Gather every line in the listing below that contains the word "values". Case counts.

RECORD EXTRACTS:
BEGIN
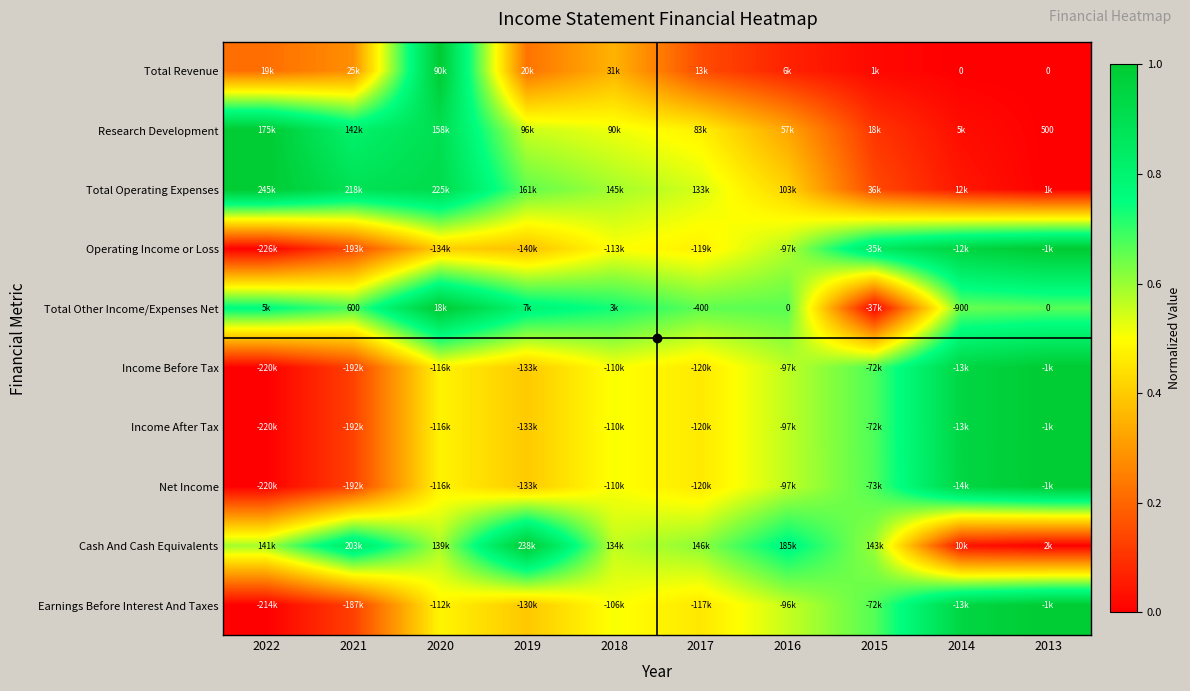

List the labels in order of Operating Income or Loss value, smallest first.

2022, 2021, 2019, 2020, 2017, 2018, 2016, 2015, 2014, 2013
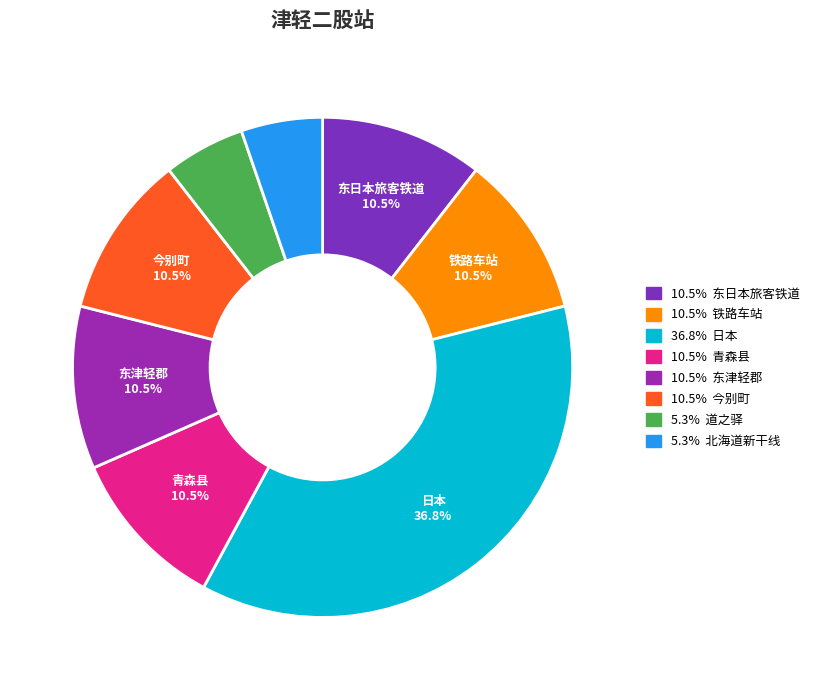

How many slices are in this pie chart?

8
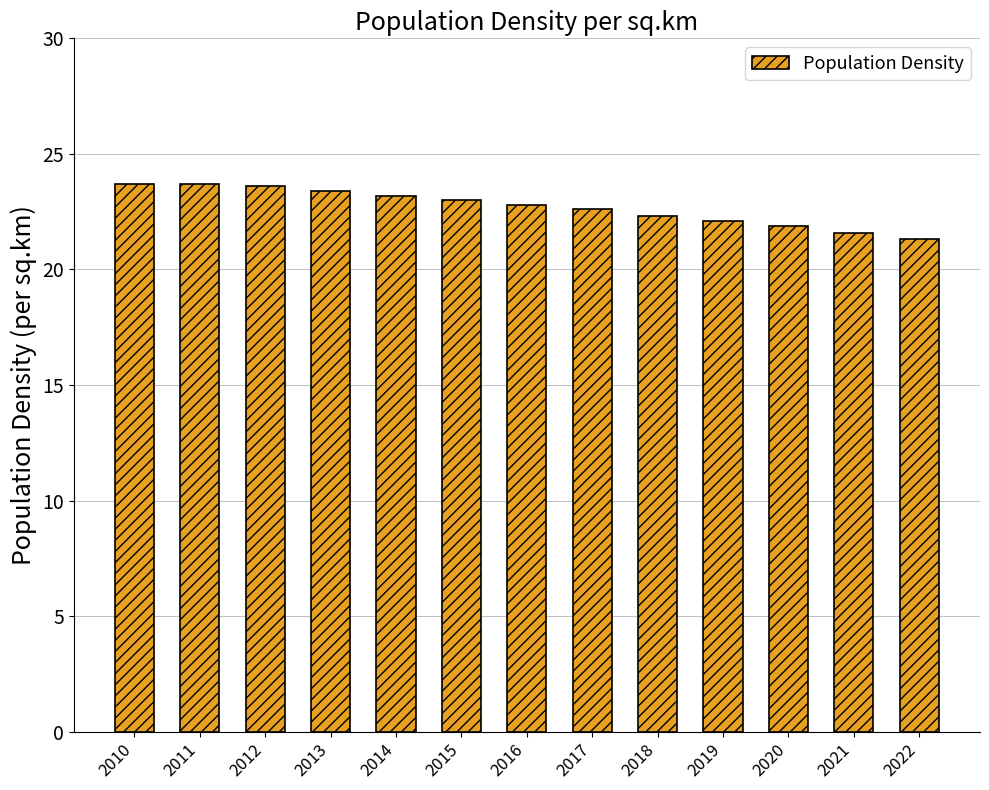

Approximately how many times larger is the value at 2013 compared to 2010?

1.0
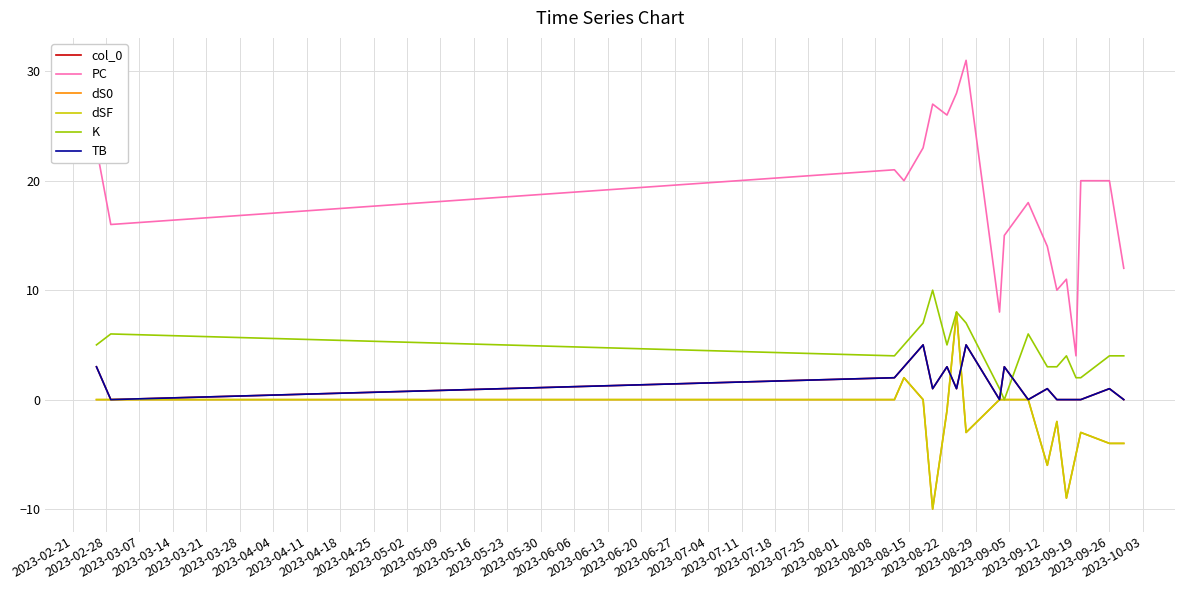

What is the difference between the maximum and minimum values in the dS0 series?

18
END
BEGIN
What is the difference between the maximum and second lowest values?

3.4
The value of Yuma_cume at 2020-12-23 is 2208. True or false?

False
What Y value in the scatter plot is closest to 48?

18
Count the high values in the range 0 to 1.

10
END
BEGIN
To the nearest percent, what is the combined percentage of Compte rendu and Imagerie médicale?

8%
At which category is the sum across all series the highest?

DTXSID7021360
END
EXERCISE RESULT:
What is the difference between the maximum and minimum values in the dS0 series?
What is the difference between the maximum and second lowest values?
Count the high values in the range 0 to 1.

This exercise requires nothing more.